By Wendy Markey
Nestled in the beautiful Applegate Valley, there is the Gin Lin trail that has interesting historical significance. This ¾ of a mile looping hiking trail is the remains of an ambitious man’s dream of striking it rich in the gold rush of the 1800’s. Located outside of Jacksonville, a pristine pioneer town that came to life in the gold rush, this trail is a piece of wilderness waiting to be explored.
Strewn along the trail are artifacts from the hydraulic gold mining operation. Be careful of poison oak plants and ticks during summer months. There also might be a cougar watching from a distance so keep your eyes open (you are in the wilderness). I took pepper spay and carried a stick.

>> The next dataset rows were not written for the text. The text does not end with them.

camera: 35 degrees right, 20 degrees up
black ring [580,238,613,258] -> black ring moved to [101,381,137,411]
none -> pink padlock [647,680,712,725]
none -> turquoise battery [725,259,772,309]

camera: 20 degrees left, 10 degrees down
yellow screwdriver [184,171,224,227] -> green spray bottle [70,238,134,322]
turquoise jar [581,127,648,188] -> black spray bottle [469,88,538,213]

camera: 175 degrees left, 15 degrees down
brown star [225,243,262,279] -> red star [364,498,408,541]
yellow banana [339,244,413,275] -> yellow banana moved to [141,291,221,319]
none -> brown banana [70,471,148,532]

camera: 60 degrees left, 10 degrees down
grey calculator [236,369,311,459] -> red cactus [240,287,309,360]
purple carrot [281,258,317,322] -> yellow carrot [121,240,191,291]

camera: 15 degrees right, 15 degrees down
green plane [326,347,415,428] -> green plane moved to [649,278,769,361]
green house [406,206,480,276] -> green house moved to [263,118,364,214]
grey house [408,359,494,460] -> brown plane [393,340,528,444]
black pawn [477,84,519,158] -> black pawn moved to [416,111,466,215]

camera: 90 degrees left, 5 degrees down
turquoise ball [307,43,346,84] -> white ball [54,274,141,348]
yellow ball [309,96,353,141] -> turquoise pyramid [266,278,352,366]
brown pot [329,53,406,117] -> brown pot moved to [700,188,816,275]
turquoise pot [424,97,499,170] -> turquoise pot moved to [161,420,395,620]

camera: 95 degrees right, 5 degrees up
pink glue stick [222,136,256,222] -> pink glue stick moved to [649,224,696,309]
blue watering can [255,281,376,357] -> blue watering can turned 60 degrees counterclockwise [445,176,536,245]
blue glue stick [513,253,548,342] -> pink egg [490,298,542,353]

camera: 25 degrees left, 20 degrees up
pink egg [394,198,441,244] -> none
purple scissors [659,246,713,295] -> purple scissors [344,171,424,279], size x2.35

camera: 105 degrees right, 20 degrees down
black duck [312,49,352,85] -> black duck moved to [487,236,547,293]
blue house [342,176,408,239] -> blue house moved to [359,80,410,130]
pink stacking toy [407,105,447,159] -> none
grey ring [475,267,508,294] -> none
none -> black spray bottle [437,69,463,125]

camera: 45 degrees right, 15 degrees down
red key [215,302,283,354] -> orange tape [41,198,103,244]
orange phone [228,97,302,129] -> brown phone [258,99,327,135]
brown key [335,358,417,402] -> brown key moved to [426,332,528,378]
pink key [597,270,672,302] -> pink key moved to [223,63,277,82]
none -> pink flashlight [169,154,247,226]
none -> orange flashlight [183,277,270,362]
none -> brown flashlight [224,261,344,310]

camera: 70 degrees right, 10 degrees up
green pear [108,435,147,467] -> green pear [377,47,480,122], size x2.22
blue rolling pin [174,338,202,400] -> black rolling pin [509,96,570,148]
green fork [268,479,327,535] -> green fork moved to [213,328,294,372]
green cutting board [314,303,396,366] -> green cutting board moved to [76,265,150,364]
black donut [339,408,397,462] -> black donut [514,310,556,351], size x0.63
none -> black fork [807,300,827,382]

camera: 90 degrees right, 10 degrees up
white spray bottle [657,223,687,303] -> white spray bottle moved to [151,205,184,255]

The deep and shallow ditches you will see along the trail were passages for the water to move and to sluice the gold from the soil and rocks. Chinese miners dug these ditches, over one hundred years ago. There are piles of rocks called tailings left over from the mining. The piles of tailings continue back quite a ways along the trail.
This trail is approximately 40 miles from Ashland, take I-5 N to Medford, take exit 30 for Crater Lake towards N Medford, turn left at OR-62 W, continue onto OR-238W, turn left at W/Hanley Rd., turn right at OR-238W/E California St. continuing to follow OR-238 W, turn left at Upper Applegate Rd., slight right at Palmer Creek Rd., trailhead will be on the right about two miles.
Located 15 miles south of Jacksonville, just beyond the McKee Bridge (a historic covered bridge maintained for foot traffic), the Gin Lin Trail head is located at a gravel parking area just past the Flumet Flat Campground. They do not have restrooms at the trail, but there are facilities in the picnic area and restaurant at McKee Bridge. This piece of history and wilderness is yours to enjoy.